Nous nous demandions pardon à chaque fois que nous nous voyions

A la suite de ces deux disparitions je suis devenue très malheureuse, et je perdais même le désir de continuer à vivre. Je me suis remise à prier, implorant Dieu qu’il reprenne ma vie ou en fasse quelque chose de bien. J’invoquais Marie et aussi cet ami perdu. Et petit à petit je cicatrisais intérieurement. Et je commençai un chemin qui devait rencontrer celui de Stéphane, mon mari.
Comme je continuais à croire en Dieu, j’ai participé à des pélés d’étudiants où je l’ai croisé. Lui aussi avait eu des blessures dans son histoire. Mais il disait que sa foi en Dieu l’avait beaucoup aidé à s’en sortir. Il avait même pu prendre des engagements pour aider les autres auprès de jeunes sidéens, par exemple. Sa capacité de reconnaissance et d’engagement ont su me mettre en confiance, mais cela a demandé du temps. Pendant notre année de fiançailles, j’ai souvent voulu lui demander des gages de son amour. Ayant perdu l’espérance de pouvoir être aimée telle que je suis, je ne croyais pas que c’était possible, remettant toujours en cause son amour pour moi je l’ai souvent blessé. Ce qui a participé à la guérison de cette blessure, c’est les échanges de pardon que nous faisions. Au début nous nous demandions pardon presque à chaque fois que nous nous voyions.

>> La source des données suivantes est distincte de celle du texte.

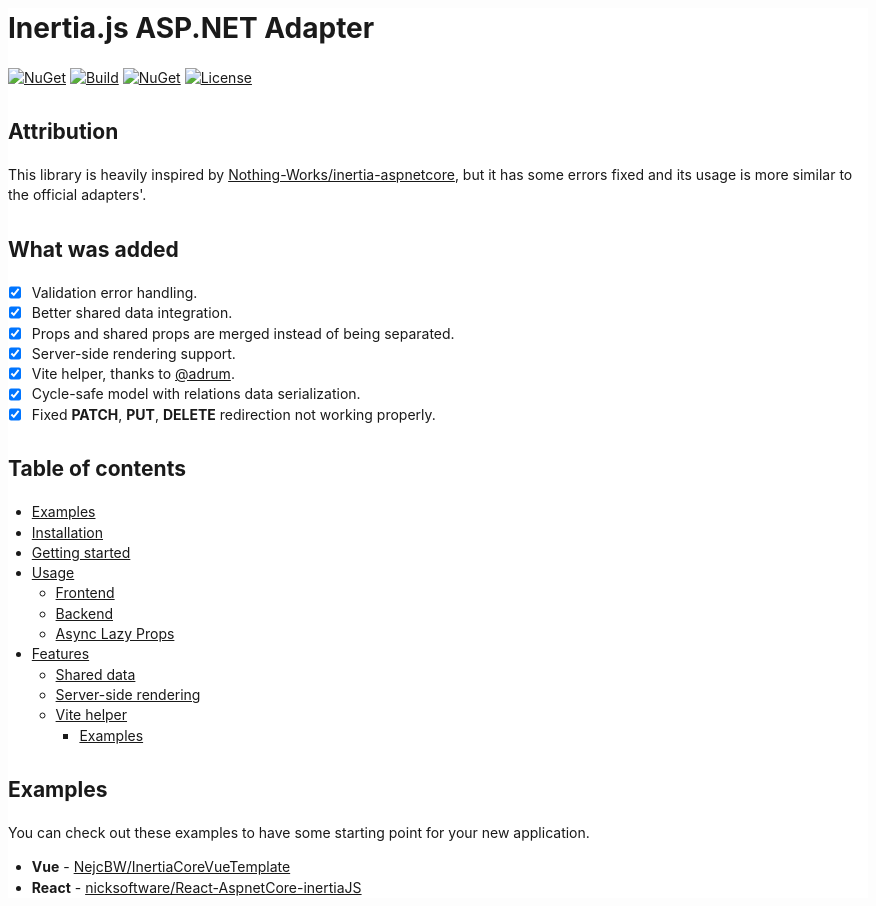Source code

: # Inertia.js ASP.NET Adapter

[![NuGet](https://img.shields.io/nuget/v/AspNetCore.InertiaCore?style=flat-square&color=blue)](https://www.nuget.org/packages/AspNetCore.InertiaCore)
[![Build](https://img.shields.io/github/actions/workflow/status/kapi2289/InertiaCore/dotnet.yml?style=flat-square)](https://github.com/kapi2289/InertiaCore/actions)
[![NuGet](https://img.shields.io/nuget/dt/AspNetCore.InertiaCore?style=flat-square)](https://www.nuget.org/packages/AspNetCore.InertiaCore)
[![License](https://img.shields.io/github/license/kapi2289/InertiaCore?style=flat-square)](https://github.com/kapi2289/InertiaCore/blob/main/LICENSE)

## Attribution

This library is heavily inspired
by [Nothing-Works/inertia-aspnetcore](https://github.com/Nothing-Works/inertia-aspnetcore), but it has some errors fixed
and its usage is more similar to the official adapters'.

## What was added

- [x] Validation error handling.
- [x] Better shared data integration.
- [x] Props and shared props are merged instead of being separated.
- [x] Server-side rendering support.
- [x] Vite helper, thanks to [@adrum](https://www.github.com/adrum).
- [x] Cycle-safe model with relations data serialization.
- [x] Fixed **PATCH**, **PUT**, **DELETE** redirection not working properly.

## Table of contents

- [Examples](#examples)
- [Installation](#installation)
- [Getting started](#getting-started)
- [Usage](#usage)
  * [Frontend](#frontend)
  * [Backend](#backend)
  * [Async Lazy Props](#async-lazy-props)
- [Features](#features)
  * [Shared data](#shared-data)
  * [Server-side rendering](#server-side-rendering)
  * [Vite helper](#vite-helper)
    - [Examples](#examples-1)

## Examples

You can check out these examples to have some starting point for your new application.

- **Vue** - [NejcBW/InertiaCoreVueTemplate](https://github.com/NejcBW/InertiaCoreVueTemplate)
- **React** - [nicksoftware/React-AspnetCore-inertiaJS](https://github.com/nicksoftware/React-AspnetCore-inertiaJS)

L’engagement que nous avons pris dans le mariage a fortifié encore notre amour et nous aide encore à nous donner de plus en plus totalement. Aujourd’hui, (quatre ans plus tard) nous avons trois enfants, malgré les fatigues, les défauts que nous portons encore et notre histoire ancrée en nous, nous espérons encore aimer l’autre davantage et mieux demain en nous appuyant sur notre promesse de fidélité, sur le pardon et sur l’amour de Dieu pour nous.